When I originally heard about the Hamas tunnels during one of the previous conflicts, I imagined tunnels akin to those in the film ‘The Great Escape’, crudely dug by men who then surreptitiously got rid of the earth through holes in their pockets, and big enough only for a few to leopard-crawl through to mount a sneak attack. This is nothing like what we have seen uncovered by Israeli bunker-busting bombs and other testimony.
No, they appear more on the London Underground, or the New York City Subways system or indeed, the Paris Metro after which they have been nicknamed.
They feature full operations rooms, light-gauge railway tracks for moving equipment and weapons systems around, hundreds of miles of cabling for lighting, electricity and communications, blast doors, surveillance systems. Some of the tunnels are even large enough for vehicles.
It is estimated they run for hundreds of miles, linking the cities and town of Gaza. They are between 60 and 100 foot underground, so of course have sophisticated ventilation and air-conditioning systems.
Who built them? Of course the glib answer is “Hamas”. But shouldn’t any curious journalist or commentator unpack this a little? Why be lazy?
Just filling a pothole in a London street causes days of disruption. The building of the London’s Crossrail project to extend the Tube lines, has taken years, throwing up building sites all over the city to access the underground tunnels being bored by heavy earth moving machinery. There’s more machinery to mix concrete and move iron girders to reinforce the tunnels clanking and whirling away all day creating quite a din. The construction of the ‘Gaza Metro’ would have required the same. Did no one notice any of this? Where are the Gaza civilians coming forward to say: “Yes, we saw them building the tunnels!” Where are the UN workers, the Red Cross workers, the staff of innumerable foreign agencies living in Gaza saying: “Yes, we wondered what all the subterranean construction work was about! Now we know!”
What’s more, the engineering, electrical, construction, and logistical skills required for this ambitious enterprise would have been way beyond a normal “militant” recruited to run around with an AK47, so how much “civilian” participation was there in the construction of this tunnel network?
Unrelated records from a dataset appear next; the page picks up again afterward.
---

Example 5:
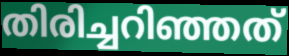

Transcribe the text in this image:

തിരിച്ചറിഞ്ഞത്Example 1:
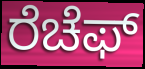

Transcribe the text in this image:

ರೆಚೆಫ್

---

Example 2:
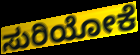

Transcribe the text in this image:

ಸುರಿಯೋಕೆ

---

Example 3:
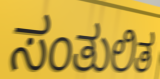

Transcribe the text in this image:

ಸಂತುಲಿತ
Did the Hamas government put the work out to tender for civilian contractors with the necessary skills and equipment? It must have cost tens, if not hundreds, of millions of Dollars to build. Was this funnelled into the Gaza economy via contracts for labour and supplies, and the creation of jobs both directly involved in the construction of the ‘Metro’ and adjacent industries?
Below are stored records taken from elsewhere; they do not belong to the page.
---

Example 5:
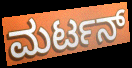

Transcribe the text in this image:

ಮರ್ಟನ್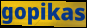
gopikas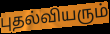
புதல்வியரும்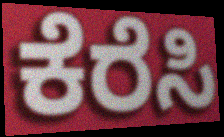
ಕೆರೆಸಿ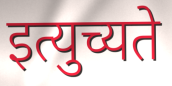
इत्युच्यते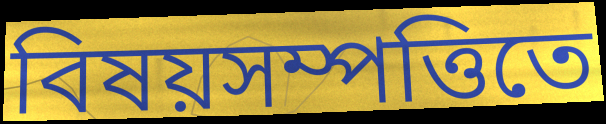
বিষয়সম্পত্তিতে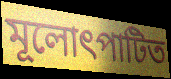
মূলোৎপাটিত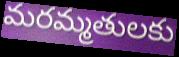
మరమ్మతులకు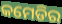
କମେଡିର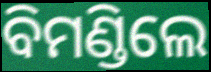
ବିମଣ୍ଡିଲେ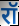
रॉ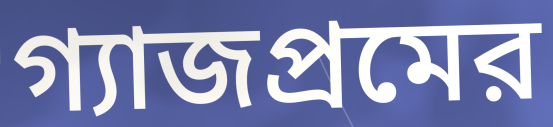
গ্যাজপ্রমেরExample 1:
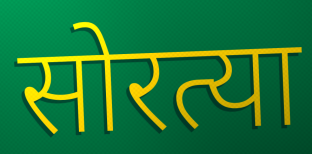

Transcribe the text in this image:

सोरत्या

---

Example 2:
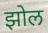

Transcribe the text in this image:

झोल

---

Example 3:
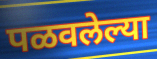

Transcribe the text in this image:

पळवलेल्या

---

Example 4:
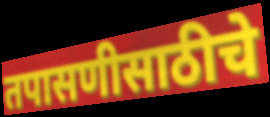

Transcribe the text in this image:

तपासणीसाठीचे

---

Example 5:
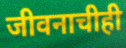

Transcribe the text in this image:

जीवनाचीहीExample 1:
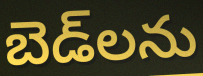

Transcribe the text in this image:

బెడ్‌లను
I don’t know the answer, but unlike the BBC, CNN, Sky, et al, at least it has occurred to me to ask the question. If I had their resources, I’d try to find out!
Hamas isn’t a secret SPECTRE-like organisation that worked in the shadows. They are the recognised government of Gaza. It is likely that everyone in any position of authority or responsibility was (and is) loyal to the Party. That includes directors of aid agencies, heads of ministries – especially the oft-quoted ‘Gaza Ministry of Health’ – and indeed the management of the hospitals and schools now used as human shields. None of these people could not have known what Hamas was up to: at best they would have suspected, at worst they would have been directly involved.
They are regularly interviewed by western broadcast and print media. Have they ever been pressed about what they knew then, and what they know now? No, I don’t think so.